A companhia formada pela união da Sumol com a Compal, da qual o grupo CGD detém ainda 21,3% do capital e a Refrigor a maioria do capital, terminou os primeiros seis meses com perdas de 1,72 milhões de euros, após interesses minoritários, o que compara com lucros de 2,33 milhões de euros um ano antes.

O EBITDA (resultado antes de impostos, juros, amortizações e depreciações) foi de 13,2 milhões de euros, menos 40% do que em igual período de 2011, divulgou a Sumol+Compal esta quinta-feira.

Entre Janeiro e Junho deste ano, a produtora de sumos, néctares e vegetais enlatados atingiu um volume de negócios de 136,5 milhões de euros, uma queda de 14,8% “reflectindo a contracção do consumo privado em Portugal, consequência da situação económica do País e do agravamento da fiscalidade dirigida ao sector das bebidas”, justificou a administração da empresa em comunicado.

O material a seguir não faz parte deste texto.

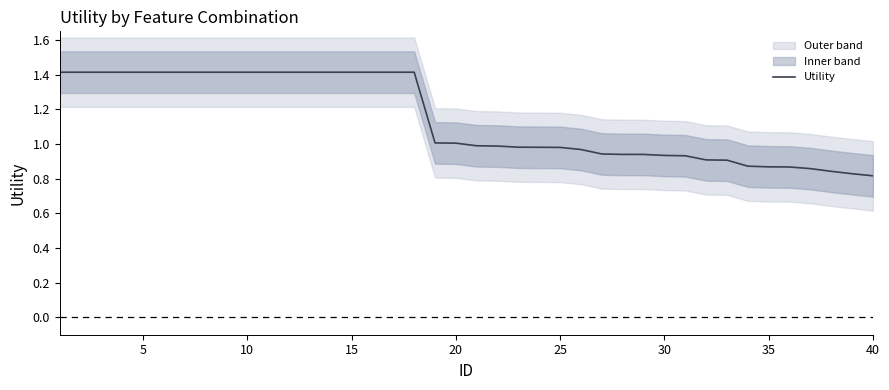

What is the average value?

1.1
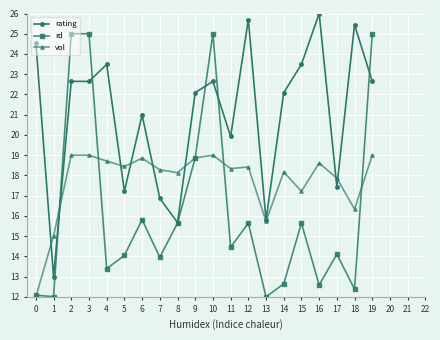

Is this an area chart (filled region under the line)?

No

No período em análise, as vendas em Portugal “atingiram os 99,3 milhões de euros, o que representa um decréscimo de 15,9%, resultado do impacto muito negativo provocado pelo agravamento da fiscalidade nos mercados de bebidas de alta rotação, nomeadamente as alterações das taxas de IVA no horeca, e pelo ritmo recessivo da actividade económica que implicou uma quebra na dinâmica do consumo privado”, garante a direcção da fabricante.

Em volume, as vendas no País decresceram 13,4% em relação ao período homólogo de 2011, atingindo os 118,5 milhões de litros.

Nos mercados internacionais as vendas decresceram 9,2%, para 31,4 milhões de euros, “muito influenciadas pelo abrandamento do mercado angolano”.